Resulta sorprendente ver de qué forma se han movido los parámetros para entender un sistema democrático. Estados Unidos, con toda su arrogancia de país poderoso, ha tratado de imponer su modelo en otros países más débiles. Hoy, esa pretensión sería motivo de burla, daría para un meme. El debate que vimos entre Biden y Trump fue un foco rojo que anunció una confrontación sin reglas y un resultado incierto; pero no porque no se vaya a saber el resultado, sino porque Trump ya amenazó con desconocer su derrota, porque afirma que sólo mediante un fraude podría perder. Esta situación nunca ha pasado en ese país, porque desde 1792 el perdedor siempre ha aceptado su derrota. Con Trump, Estados Unidos retrocede a los tiempos de las elecciones fraudulentas en México.
Llama la atención que la ventaja del candidato demócrata no sea mucho más amplia y que Trump todavía sea un candidato competitivo. Ese empresario metido a político, que es dueño de un conglomerado empresarial, no pagó impuestos en 11 de los 18 últimos años, y en 2017 sólo pagó 750 dólares, porque supuestamente sus negocios reportan enormes pérdidas, como lo reveló hace poco el diario The New York Times (28/09/2020). Trump puede ser un delincuente fiscal. Quizá por eso el senador Bernie Sanders lo señaló “el presidente más corrupto en la historia del país”.
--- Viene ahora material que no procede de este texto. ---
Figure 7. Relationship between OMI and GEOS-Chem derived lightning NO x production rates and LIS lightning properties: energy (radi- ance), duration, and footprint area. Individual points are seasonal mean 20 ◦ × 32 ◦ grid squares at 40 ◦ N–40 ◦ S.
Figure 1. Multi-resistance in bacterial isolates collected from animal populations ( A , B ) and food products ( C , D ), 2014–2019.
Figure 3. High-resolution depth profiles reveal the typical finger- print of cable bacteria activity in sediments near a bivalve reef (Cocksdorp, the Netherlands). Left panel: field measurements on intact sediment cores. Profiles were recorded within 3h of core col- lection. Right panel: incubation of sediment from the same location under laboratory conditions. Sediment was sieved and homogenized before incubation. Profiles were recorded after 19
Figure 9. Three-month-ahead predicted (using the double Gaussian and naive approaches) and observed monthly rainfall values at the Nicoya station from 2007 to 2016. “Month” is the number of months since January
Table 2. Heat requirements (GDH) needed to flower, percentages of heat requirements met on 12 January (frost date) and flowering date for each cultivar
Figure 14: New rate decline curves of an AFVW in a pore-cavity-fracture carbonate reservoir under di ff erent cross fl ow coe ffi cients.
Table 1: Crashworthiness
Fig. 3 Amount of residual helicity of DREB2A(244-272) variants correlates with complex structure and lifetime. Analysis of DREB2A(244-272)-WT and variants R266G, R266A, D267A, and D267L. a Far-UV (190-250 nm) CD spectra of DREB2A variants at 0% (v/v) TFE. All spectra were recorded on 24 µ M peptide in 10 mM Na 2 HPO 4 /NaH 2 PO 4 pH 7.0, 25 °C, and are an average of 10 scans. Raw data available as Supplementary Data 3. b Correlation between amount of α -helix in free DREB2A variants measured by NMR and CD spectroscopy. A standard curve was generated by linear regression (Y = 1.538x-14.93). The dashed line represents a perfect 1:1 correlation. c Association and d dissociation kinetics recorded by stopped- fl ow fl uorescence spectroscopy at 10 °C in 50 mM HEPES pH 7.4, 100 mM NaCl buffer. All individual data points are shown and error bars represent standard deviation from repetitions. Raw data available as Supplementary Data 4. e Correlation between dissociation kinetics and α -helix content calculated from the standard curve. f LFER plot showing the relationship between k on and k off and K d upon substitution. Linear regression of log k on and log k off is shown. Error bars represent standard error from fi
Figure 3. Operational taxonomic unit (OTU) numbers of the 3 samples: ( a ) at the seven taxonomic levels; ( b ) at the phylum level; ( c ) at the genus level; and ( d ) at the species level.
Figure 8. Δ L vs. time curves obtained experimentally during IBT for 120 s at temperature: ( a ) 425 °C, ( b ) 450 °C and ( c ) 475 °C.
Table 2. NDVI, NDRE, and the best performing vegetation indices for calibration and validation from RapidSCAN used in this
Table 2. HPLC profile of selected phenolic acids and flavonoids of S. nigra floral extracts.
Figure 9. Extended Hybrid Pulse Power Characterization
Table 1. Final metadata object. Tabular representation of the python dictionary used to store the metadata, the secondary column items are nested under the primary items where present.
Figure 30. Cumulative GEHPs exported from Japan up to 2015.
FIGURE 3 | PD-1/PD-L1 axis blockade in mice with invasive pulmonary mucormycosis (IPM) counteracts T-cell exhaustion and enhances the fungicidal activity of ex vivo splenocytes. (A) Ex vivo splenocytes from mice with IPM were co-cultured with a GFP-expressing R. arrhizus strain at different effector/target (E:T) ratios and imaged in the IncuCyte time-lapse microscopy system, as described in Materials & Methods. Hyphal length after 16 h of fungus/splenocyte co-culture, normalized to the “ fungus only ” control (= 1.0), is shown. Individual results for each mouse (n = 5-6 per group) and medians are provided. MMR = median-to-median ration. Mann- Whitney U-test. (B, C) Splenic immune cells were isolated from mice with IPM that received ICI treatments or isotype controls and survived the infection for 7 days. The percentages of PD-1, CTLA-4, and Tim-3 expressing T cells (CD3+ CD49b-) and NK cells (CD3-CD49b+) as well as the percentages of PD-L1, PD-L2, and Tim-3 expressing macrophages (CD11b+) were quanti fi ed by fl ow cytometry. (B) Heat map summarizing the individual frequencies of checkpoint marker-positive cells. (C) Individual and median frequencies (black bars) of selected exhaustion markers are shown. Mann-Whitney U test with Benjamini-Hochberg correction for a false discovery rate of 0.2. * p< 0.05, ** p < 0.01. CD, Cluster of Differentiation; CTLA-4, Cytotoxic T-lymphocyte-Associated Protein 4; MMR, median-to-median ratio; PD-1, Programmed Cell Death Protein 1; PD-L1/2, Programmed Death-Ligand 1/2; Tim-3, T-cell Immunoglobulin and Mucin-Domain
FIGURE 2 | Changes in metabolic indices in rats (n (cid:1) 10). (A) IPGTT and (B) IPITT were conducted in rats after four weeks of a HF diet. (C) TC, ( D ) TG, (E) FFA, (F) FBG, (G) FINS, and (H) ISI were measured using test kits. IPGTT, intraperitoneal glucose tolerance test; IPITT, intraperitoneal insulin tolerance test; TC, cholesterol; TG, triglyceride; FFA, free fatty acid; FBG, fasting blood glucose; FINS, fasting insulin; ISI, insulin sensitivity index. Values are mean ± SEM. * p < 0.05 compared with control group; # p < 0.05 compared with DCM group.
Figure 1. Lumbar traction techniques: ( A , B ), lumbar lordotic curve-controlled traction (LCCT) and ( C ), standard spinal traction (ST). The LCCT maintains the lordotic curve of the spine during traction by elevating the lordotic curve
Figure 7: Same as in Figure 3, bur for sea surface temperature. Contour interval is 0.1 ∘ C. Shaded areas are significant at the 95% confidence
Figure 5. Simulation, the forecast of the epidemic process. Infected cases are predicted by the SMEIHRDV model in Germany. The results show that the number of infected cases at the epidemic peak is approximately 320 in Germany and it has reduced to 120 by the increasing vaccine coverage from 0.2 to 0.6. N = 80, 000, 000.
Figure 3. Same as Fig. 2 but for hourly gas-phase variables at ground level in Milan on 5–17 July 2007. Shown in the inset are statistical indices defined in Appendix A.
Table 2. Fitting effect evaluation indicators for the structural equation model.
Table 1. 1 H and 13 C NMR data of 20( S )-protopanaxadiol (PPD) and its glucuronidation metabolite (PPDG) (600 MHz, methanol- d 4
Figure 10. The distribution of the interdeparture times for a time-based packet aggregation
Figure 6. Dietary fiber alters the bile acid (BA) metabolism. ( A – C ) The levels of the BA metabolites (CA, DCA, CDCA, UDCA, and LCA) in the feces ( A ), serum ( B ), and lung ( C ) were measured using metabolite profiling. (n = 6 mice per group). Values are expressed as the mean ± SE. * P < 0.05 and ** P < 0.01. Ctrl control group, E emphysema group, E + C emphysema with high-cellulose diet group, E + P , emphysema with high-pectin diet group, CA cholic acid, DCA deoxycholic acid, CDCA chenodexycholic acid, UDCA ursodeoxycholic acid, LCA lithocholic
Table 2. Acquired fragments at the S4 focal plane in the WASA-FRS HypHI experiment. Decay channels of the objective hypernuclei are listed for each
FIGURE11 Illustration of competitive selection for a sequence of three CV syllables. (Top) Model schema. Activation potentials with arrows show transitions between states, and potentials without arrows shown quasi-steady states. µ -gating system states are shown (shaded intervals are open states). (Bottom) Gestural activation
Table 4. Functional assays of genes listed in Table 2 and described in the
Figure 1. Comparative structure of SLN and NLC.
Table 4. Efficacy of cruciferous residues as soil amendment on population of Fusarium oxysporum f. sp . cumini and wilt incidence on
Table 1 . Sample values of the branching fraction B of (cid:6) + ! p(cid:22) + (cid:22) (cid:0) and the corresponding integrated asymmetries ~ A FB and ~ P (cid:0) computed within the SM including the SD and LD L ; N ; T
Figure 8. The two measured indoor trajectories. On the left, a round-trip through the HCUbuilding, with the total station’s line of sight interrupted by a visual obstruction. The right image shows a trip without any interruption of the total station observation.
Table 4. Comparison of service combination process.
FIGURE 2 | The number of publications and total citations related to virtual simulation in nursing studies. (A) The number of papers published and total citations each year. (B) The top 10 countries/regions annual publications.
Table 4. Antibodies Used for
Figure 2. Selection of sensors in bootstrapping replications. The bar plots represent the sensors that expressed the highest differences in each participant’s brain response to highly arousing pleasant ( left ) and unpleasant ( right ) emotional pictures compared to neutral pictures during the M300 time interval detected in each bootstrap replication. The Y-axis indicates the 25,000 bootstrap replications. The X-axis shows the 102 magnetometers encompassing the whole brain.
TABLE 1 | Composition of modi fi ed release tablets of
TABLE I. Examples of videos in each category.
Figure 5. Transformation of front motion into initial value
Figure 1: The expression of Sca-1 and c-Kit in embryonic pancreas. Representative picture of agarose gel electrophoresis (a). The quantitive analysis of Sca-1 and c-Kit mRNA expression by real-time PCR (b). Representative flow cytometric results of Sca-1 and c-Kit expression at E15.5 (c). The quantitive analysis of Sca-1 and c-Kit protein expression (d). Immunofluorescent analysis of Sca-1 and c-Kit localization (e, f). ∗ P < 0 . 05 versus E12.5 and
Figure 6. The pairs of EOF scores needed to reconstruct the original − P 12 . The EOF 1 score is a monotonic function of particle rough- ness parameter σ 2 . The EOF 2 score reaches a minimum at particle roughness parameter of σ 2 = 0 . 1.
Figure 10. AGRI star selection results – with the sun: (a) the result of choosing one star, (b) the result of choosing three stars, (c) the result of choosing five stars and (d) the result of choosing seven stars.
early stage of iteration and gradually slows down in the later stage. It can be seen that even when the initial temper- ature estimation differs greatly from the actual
Con Trump la democracia estadounidense se ha debilitado porque llegó al poder un presidente de ultraderecha, antiliberal y supremacista, que se ha dedicado a romper reglas, ha generado más desigualdad y violencia. Ahora que tiene Covid-19 la elección ha entrado en una zona de mayor incertidumbre, pero las preferencias mantienen a Biden a la cabeza. ¿Perderá Trump?